In the Dog House, where the driller’s operate from

They use them in Formula 1, in the military, with civil aviation, space exploration and creating a learning environment on par with reality in the maritime and offshore worlds. But how do you use simulation to best advantage in training doctors and nurses? For the medics, dummies are simulators, but the simulators are not dummies – they are a very refined and responsive bits of technology.

They have to be, because as humans were are a mixture of the common and the complex – we can share an illness, but show and describe differing symptoms. For a medic to get to the bottom of a problem there are numerous starting points, and like a detective the line of most effective enquiry is linier. With training for the oil and gas industries or maneuvering a vessel, the required actions are usually governed by circumstance, multiple circumstances that expand the options in order to find the right action. It can all be mimicked by computers, but in many ways the simulation is not similar.

However where all the different worlds of simulation find common ground is in putting people into the zone. It’s that magical point where the course participant leaves the state of being trained behind and enters into an artificial world where the experience is totally real, the zone. Being able to mentally transport a doctor or a driller into a for-real situation is priceless. Whether dealing with people in a car crash or the volatile pressures of gas, the ability to have a dry-run without physical consequences is where the investment in simulation training really pays off.


NordSim manager Trine Christensen on the driller’s chair, ‘now what does this button do?’.


Nurse Anja Jelk in the crane operator’s chair selects the right container.

Seeing how the other half lives is also a positive return on the time spent doing it. The medical teams at Aalborg and Odense University Hospitals did just that recently. They visited the Maersk Offshore Simulation and Innovation Centre in Svendborg and could see parallels despite the approach being from a very different angle. MOSAIC is a custom built complex, in the hospitals they have simulation equipment, but it must be utilized differently.

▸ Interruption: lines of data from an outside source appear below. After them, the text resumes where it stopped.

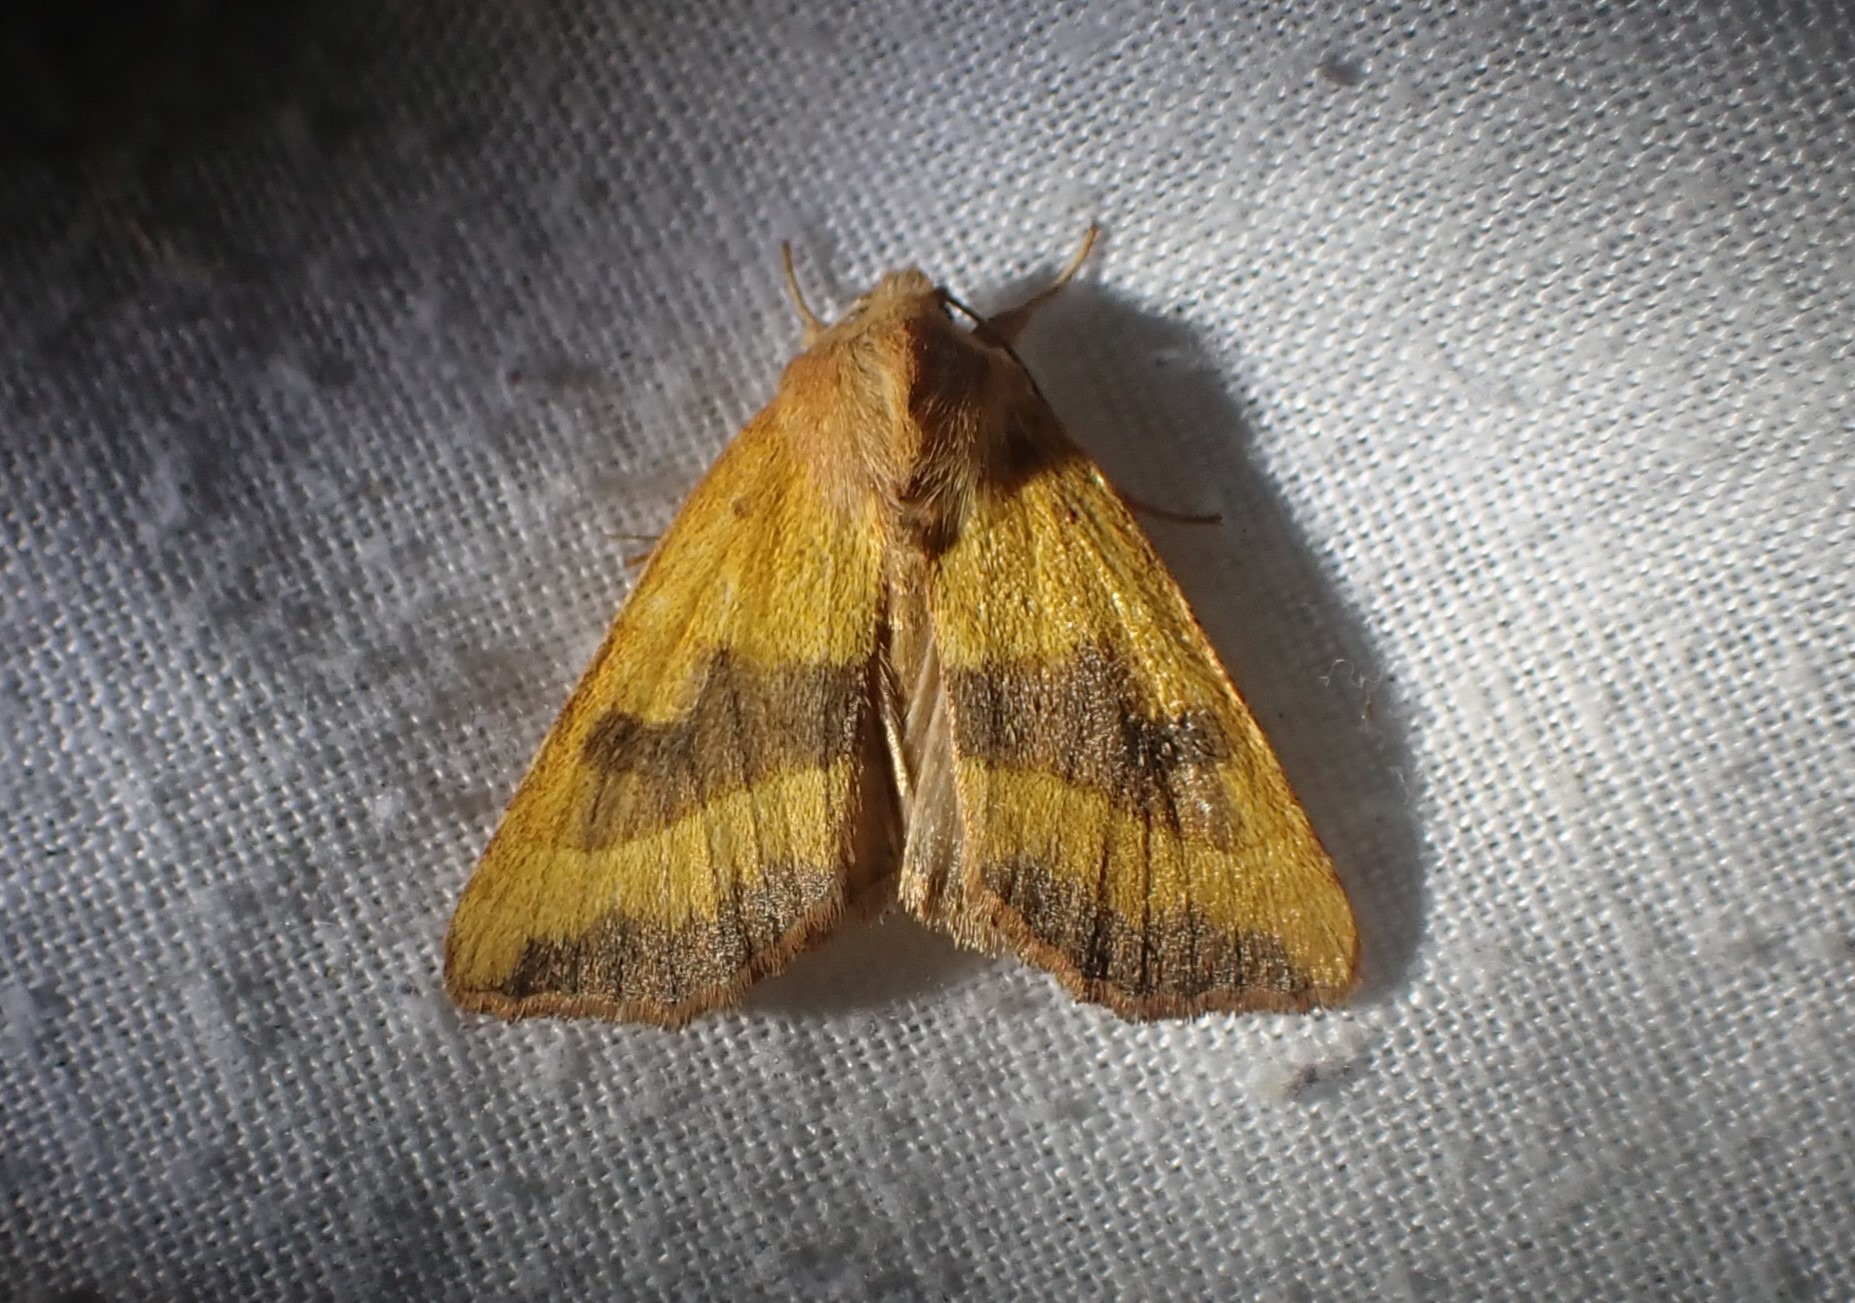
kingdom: Animalia
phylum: Arthropoda
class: Insecta
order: Lepidoptera
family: Noctuidae
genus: Atethmia
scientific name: Atethmia centrago
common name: Aske-septemberugle
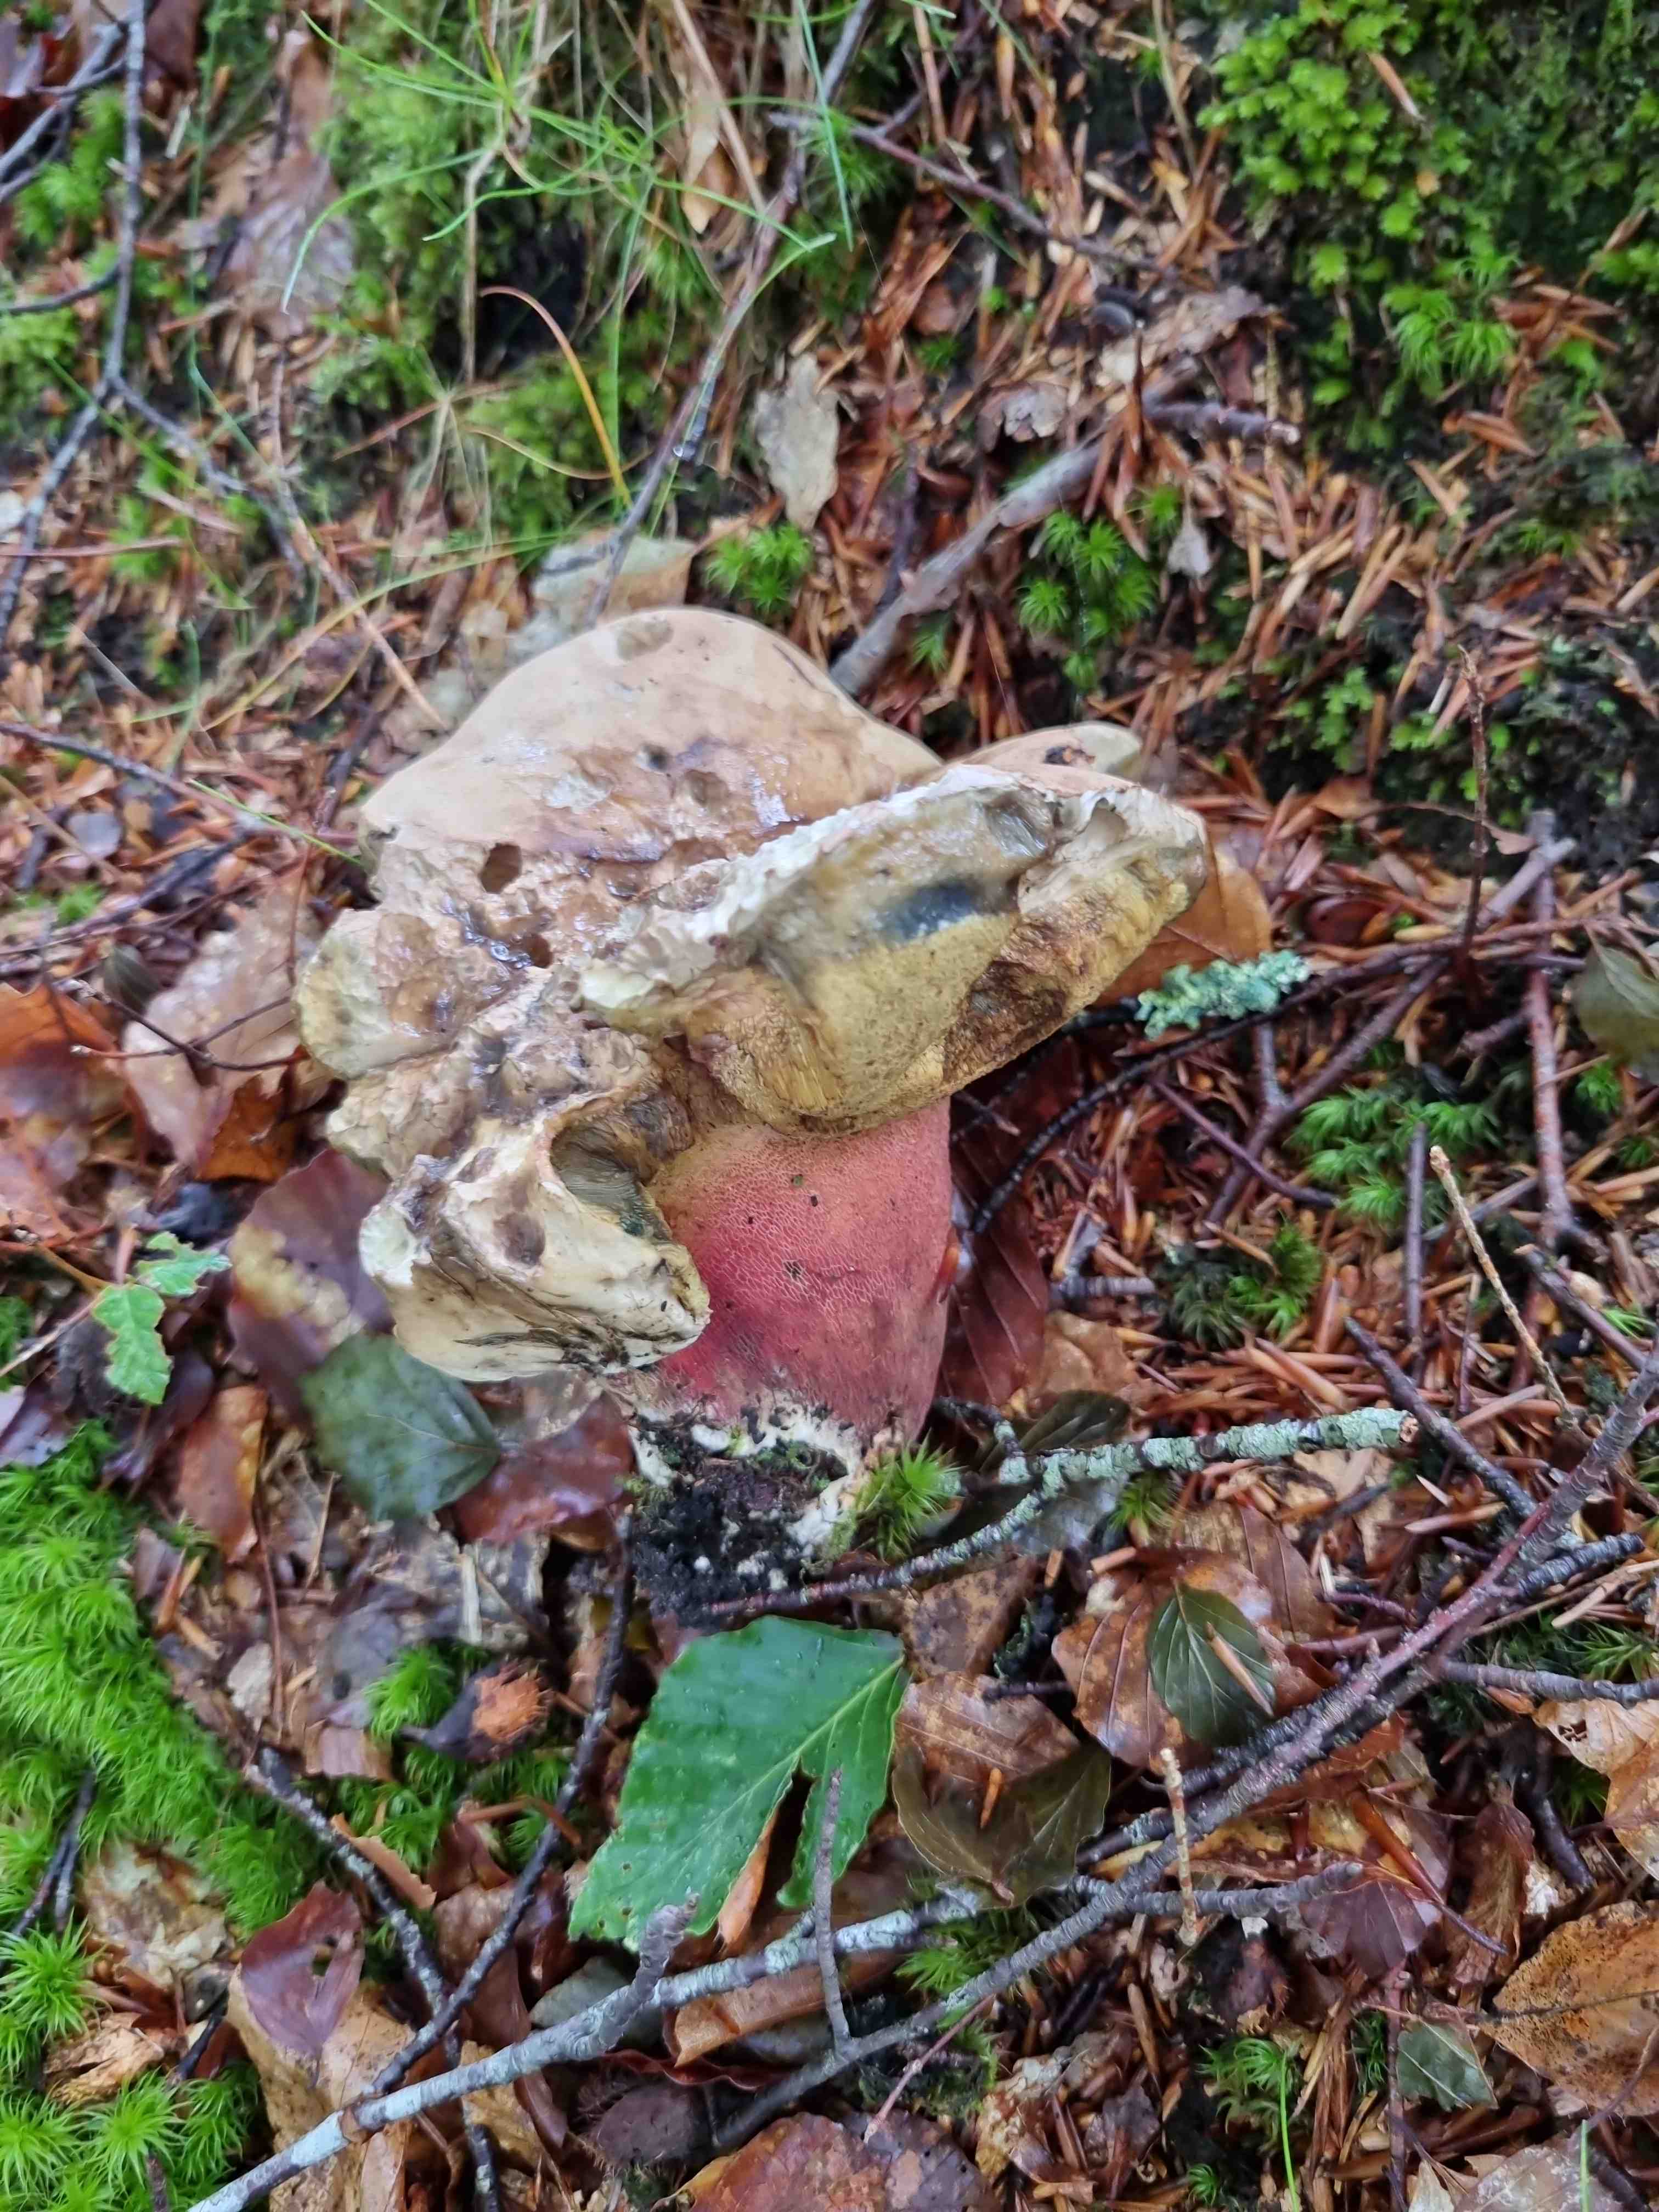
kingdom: Fungi
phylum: Basidiomycota
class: Agaricomycetes
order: Boletales
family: Boletaceae
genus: Caloboletus
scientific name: Caloboletus calopus
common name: skønfodet rørhat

‘We have to use areas to train in that we use for other primary purposes, like surgery or admissions,’ says Dr Mikkel Friis, the Director of NordSim, the department that trains both simple and complex skills for the benefit of patient safety. There are pluses and minuses to being forced to use actual hospital areas. On the positive side it eases the transition from simulation to reality, but using active resources makes every lecture vulnerable to cancellation when there’s a true medical case to be dealt with.

‘It is very important to make a safe environment for the student, for the participants, because then they open up and they are more open for failures and it is alright to talk about the failures afterwards. Safe environment first and then try to put on pressure,’ Christina Petersen, training manager at Odense University Hospital points out.


The view ahead – up on the bridge any action takes its time before it reveals the consequences.

Off Denmark’s western coastline, on the island of Fanø, they have a cross-over situation. A specialist area for medical simulation. Dummies being used to train seafarers to deal with crisis situations. It is perhaps at the Centre for Maritime Health Service that the needs of the various industries using simulation come together. As Dr Friis noted during his visit to Maersk, communication is at the core of all exercises. No matter how good the electronic wizardry is, it is all down to working as a team to achieve a predefined goal. It is the same for paramedics arriving at a crash scene and for a driller’s cabin about to experience a kick from the well-head. On Fanø, a seafarer who might not have put a bandage on a finger before, has to handle an emergency situation where a sailor has lost an arm. The simulator actually drips blood onto the floor and the trainee paramedic is in radio contact with a real doctor. It requires communication in a most clarified way.